EXERCISE GOAL:
How many lines in the entries below contain the string "pixels"? Matching is case-sensitive; reply with the number alone.

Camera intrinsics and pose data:
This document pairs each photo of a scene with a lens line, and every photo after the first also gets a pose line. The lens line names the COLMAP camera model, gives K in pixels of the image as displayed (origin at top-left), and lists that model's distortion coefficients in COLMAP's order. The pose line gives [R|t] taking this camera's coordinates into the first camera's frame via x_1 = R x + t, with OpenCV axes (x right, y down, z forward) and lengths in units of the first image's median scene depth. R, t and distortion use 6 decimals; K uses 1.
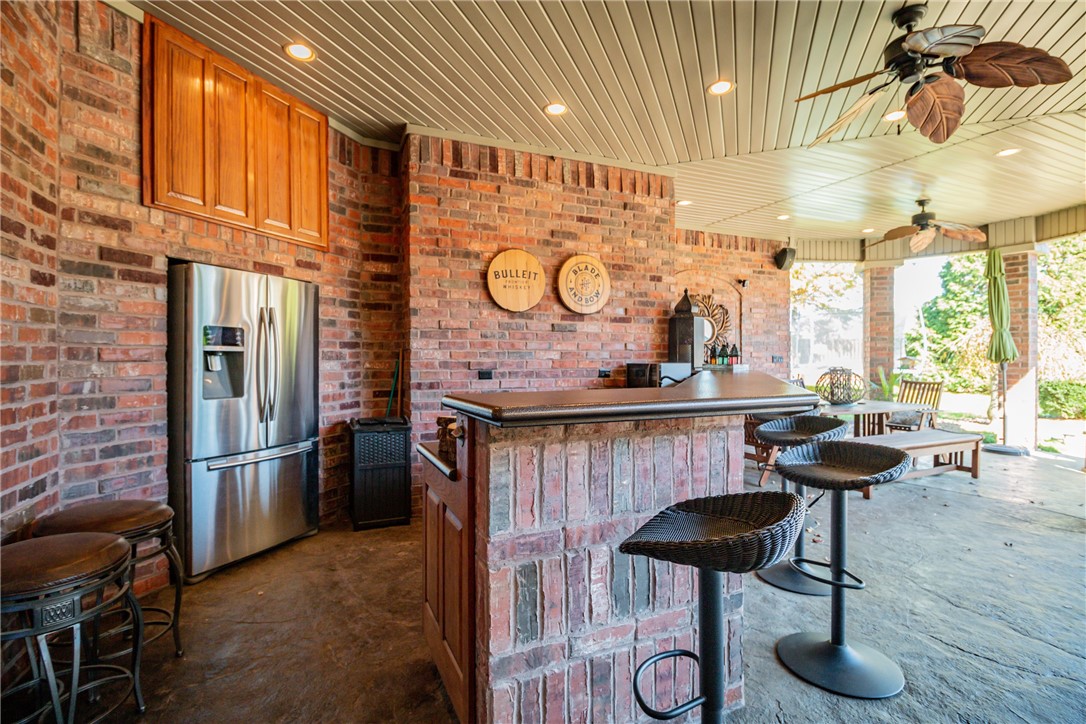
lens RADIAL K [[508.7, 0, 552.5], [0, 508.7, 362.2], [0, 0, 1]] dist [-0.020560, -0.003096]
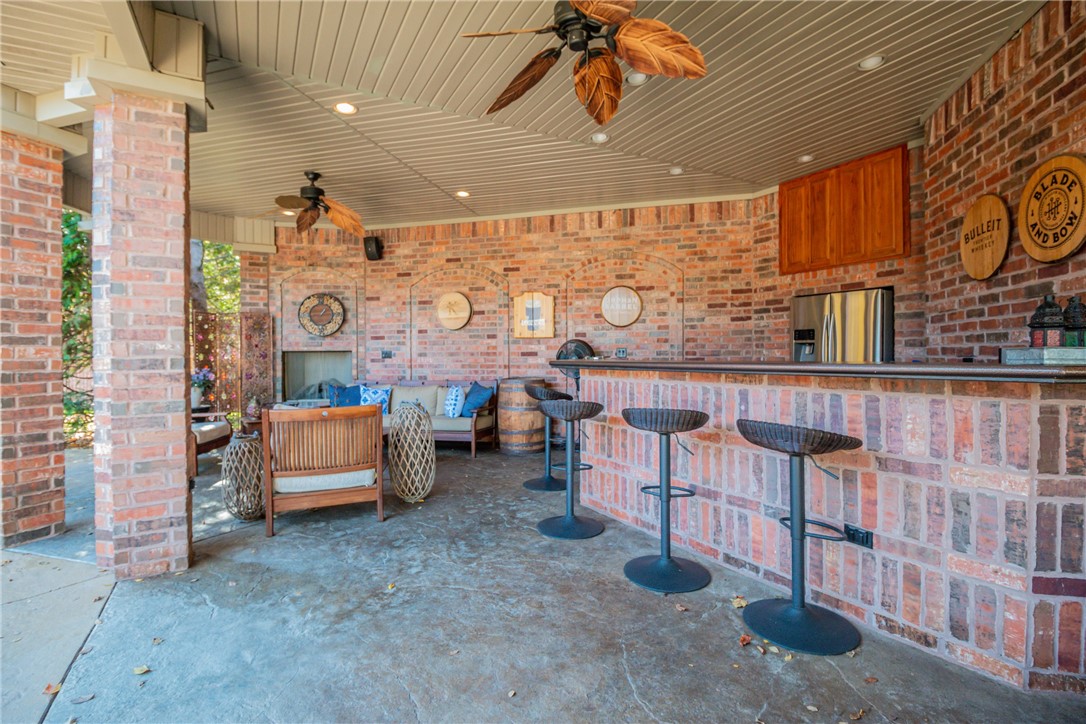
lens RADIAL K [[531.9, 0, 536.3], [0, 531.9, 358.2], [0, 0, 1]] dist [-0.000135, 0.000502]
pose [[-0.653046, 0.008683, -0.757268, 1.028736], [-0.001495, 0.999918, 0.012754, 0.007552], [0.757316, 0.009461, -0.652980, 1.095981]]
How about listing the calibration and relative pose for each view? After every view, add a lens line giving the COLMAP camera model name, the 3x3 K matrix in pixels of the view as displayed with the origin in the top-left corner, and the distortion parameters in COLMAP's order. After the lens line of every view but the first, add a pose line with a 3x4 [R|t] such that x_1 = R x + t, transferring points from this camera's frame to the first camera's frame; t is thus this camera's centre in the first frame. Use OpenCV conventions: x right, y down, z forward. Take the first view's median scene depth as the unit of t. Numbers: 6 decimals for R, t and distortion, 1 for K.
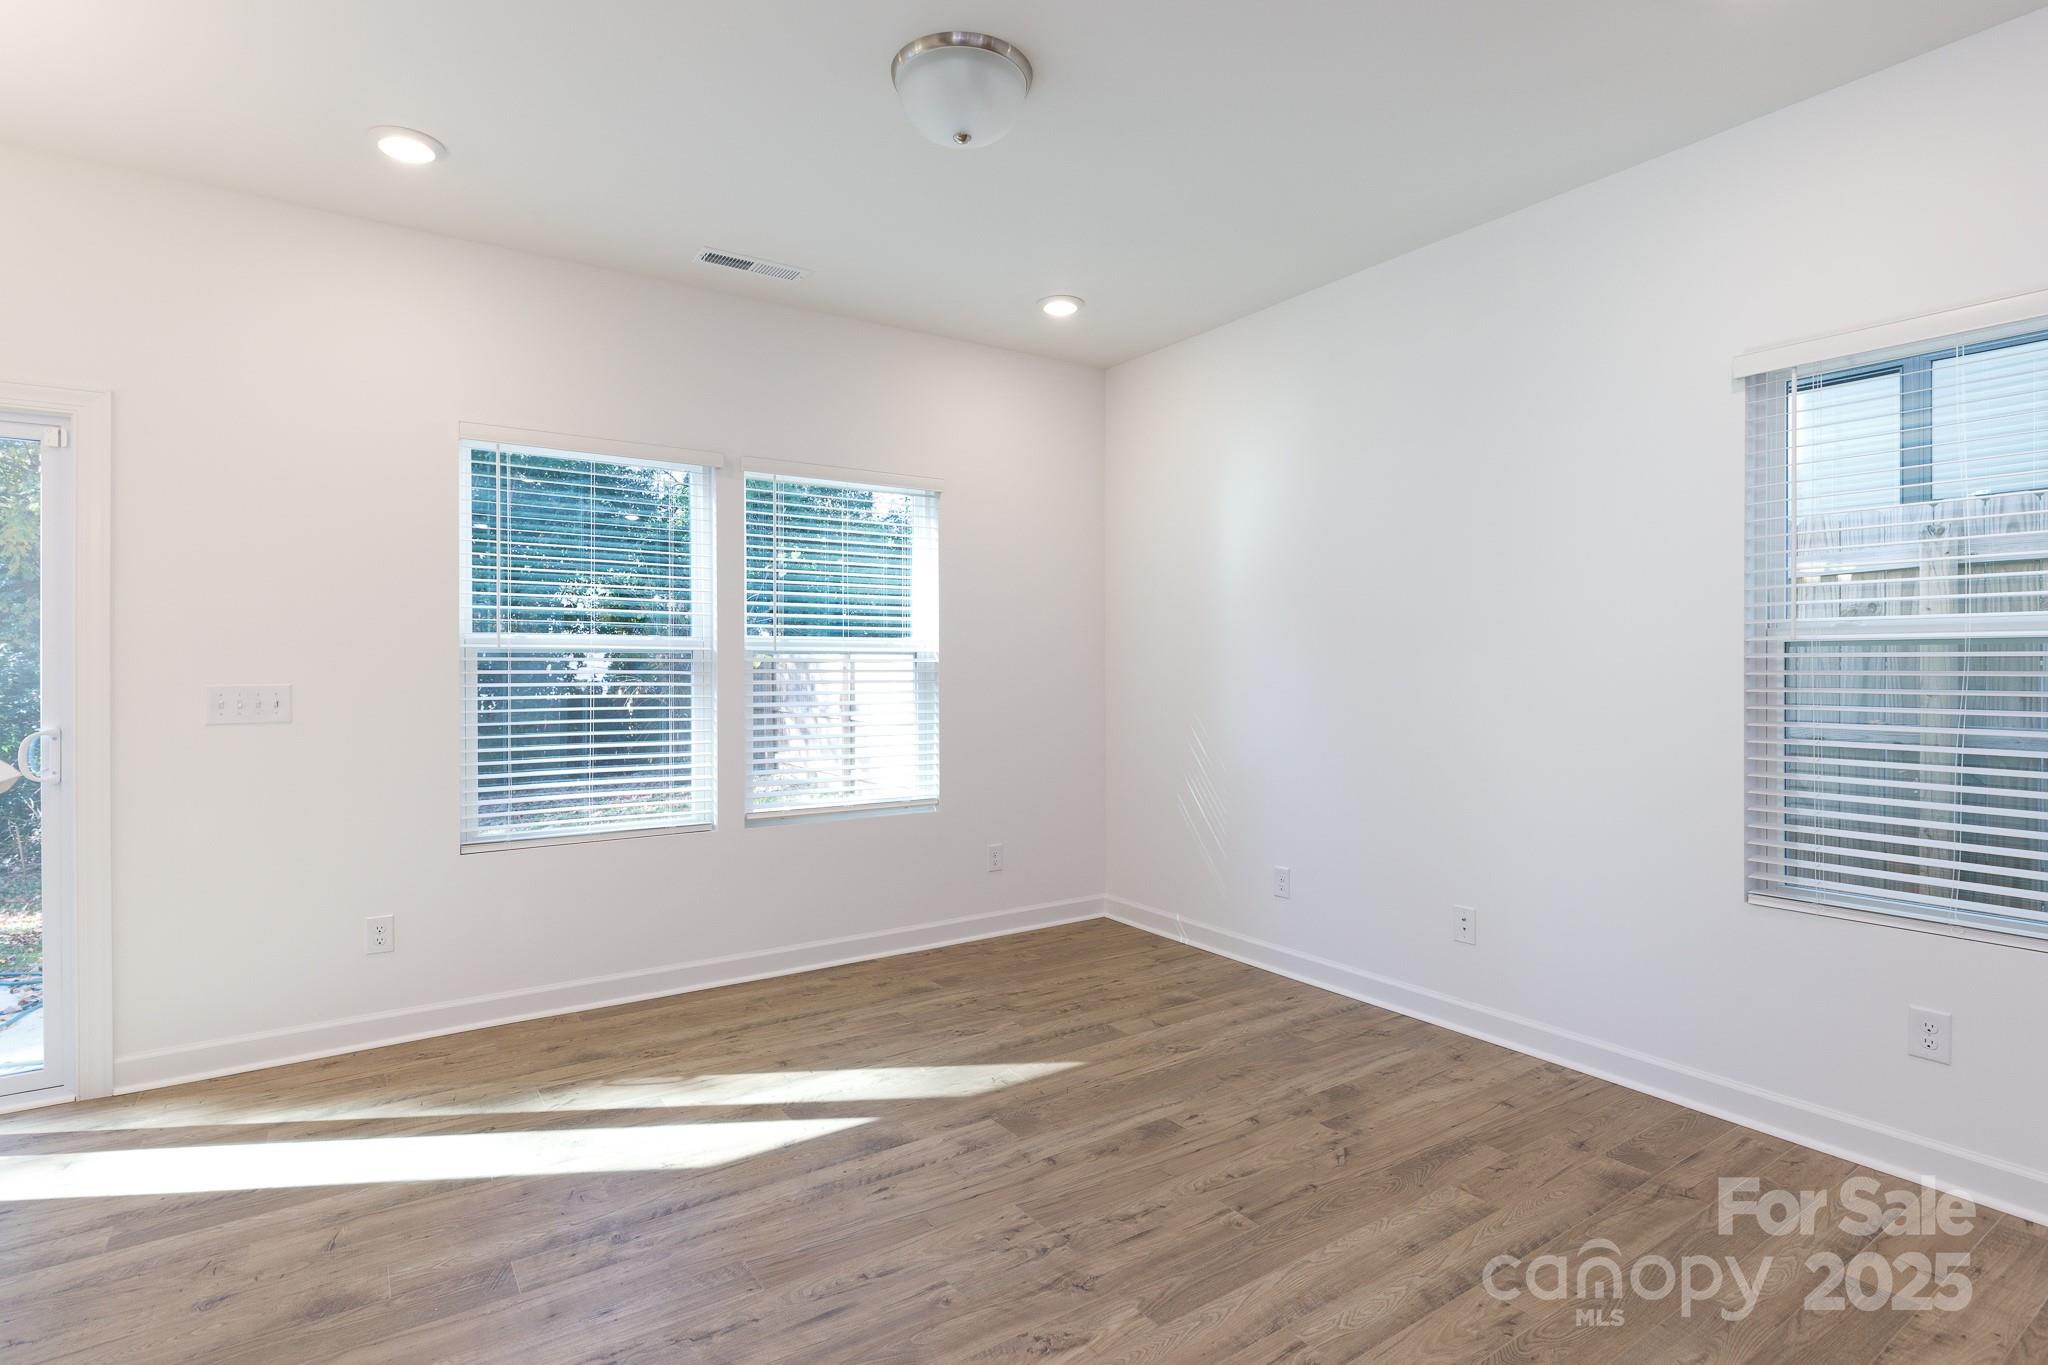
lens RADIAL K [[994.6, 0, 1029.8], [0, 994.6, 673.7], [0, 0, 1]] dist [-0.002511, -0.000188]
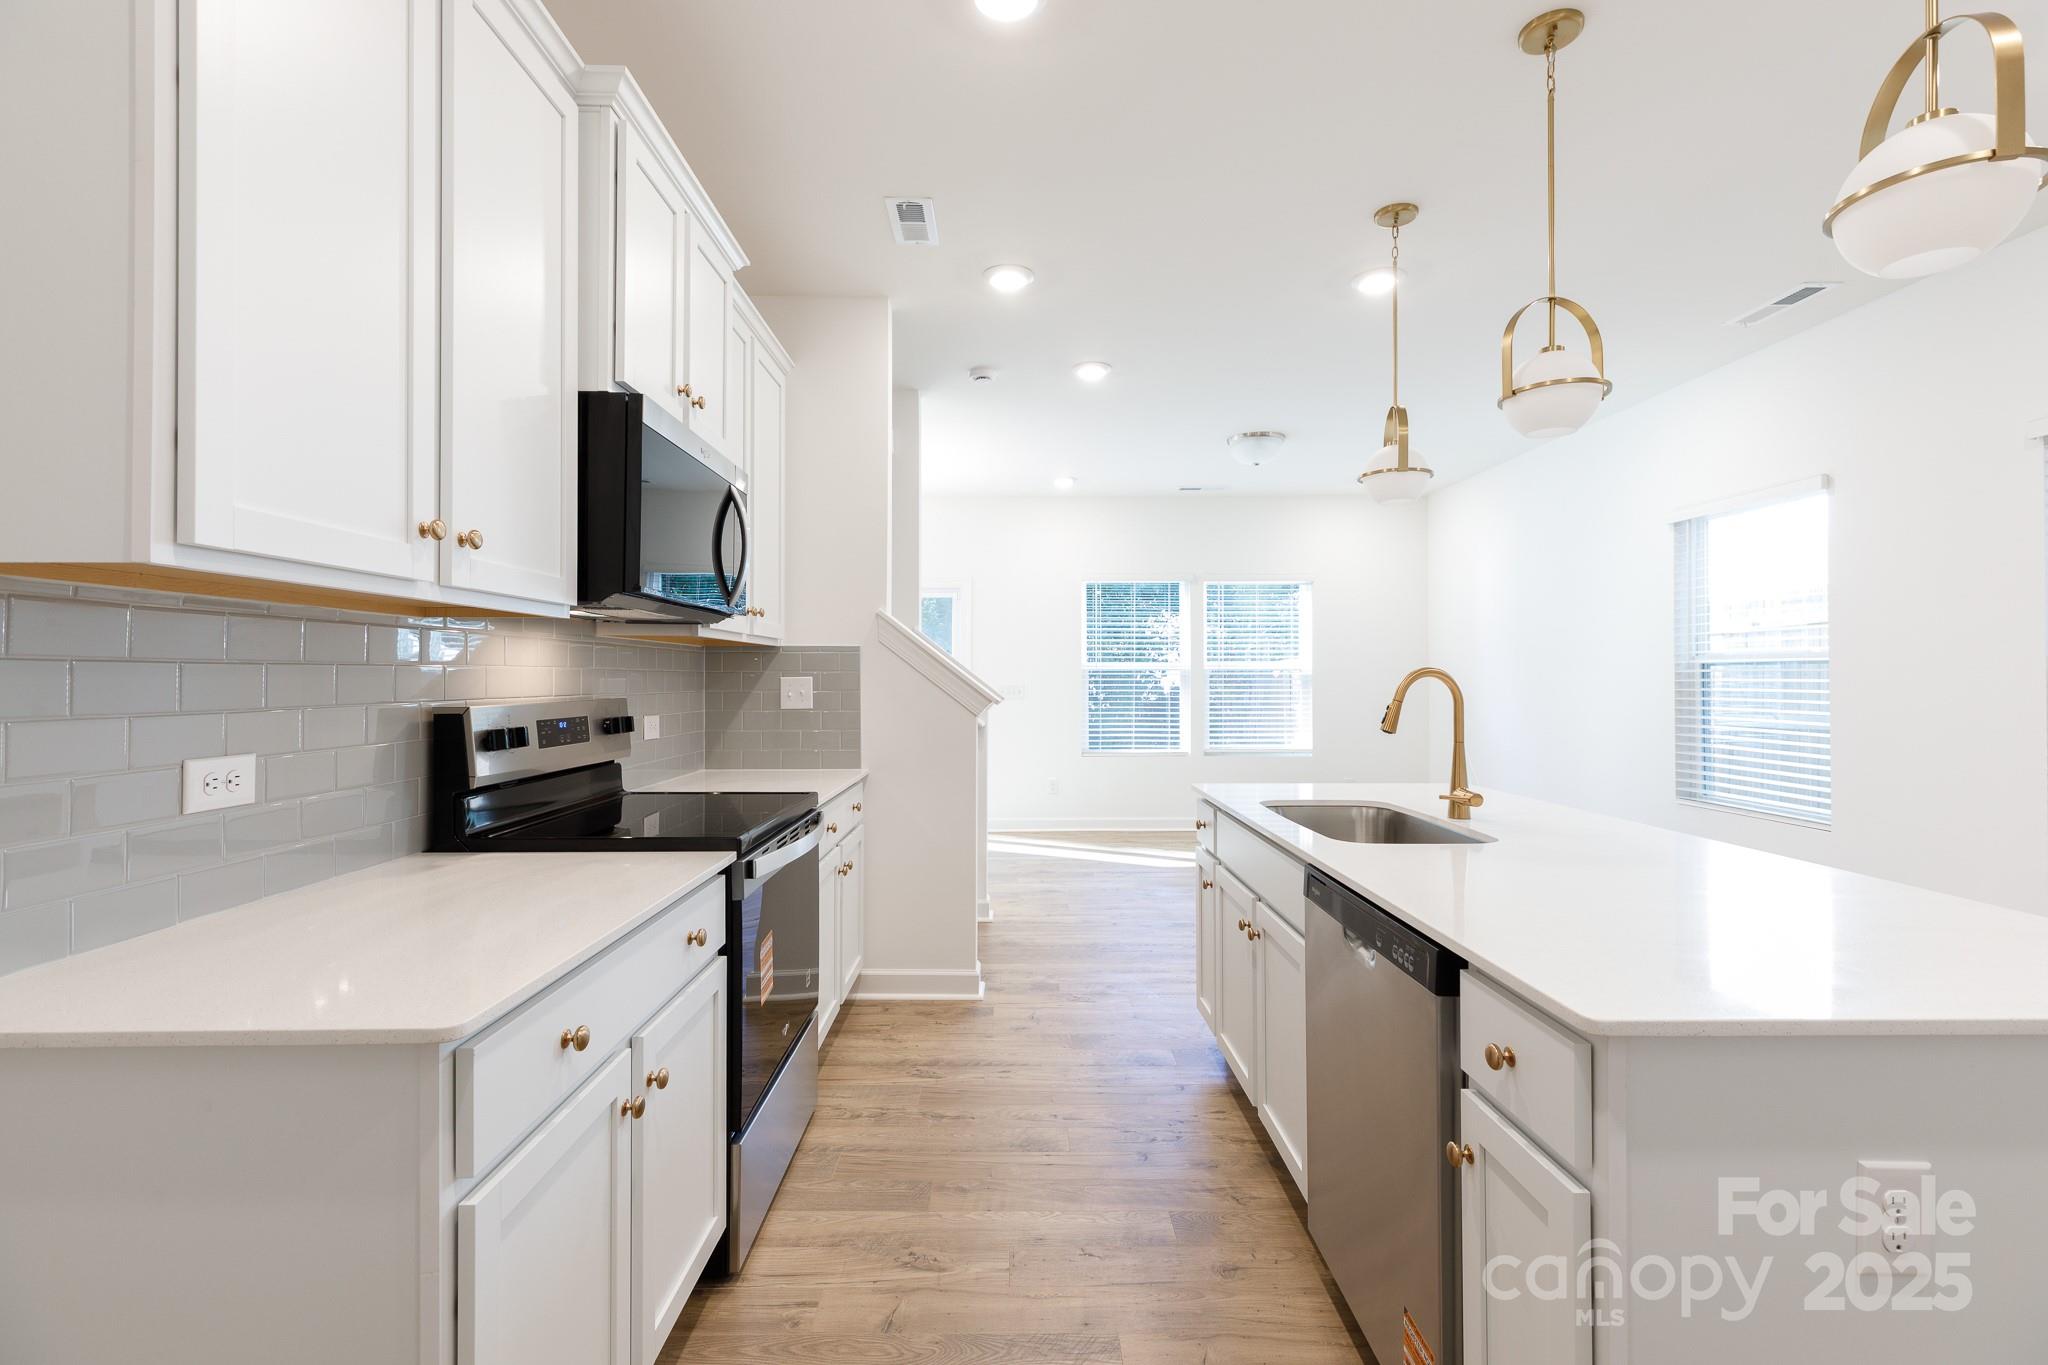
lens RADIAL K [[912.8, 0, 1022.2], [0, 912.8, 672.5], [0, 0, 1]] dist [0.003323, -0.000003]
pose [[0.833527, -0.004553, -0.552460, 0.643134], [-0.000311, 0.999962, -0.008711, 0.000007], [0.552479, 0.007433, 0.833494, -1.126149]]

SOLVED PROBLEM:
2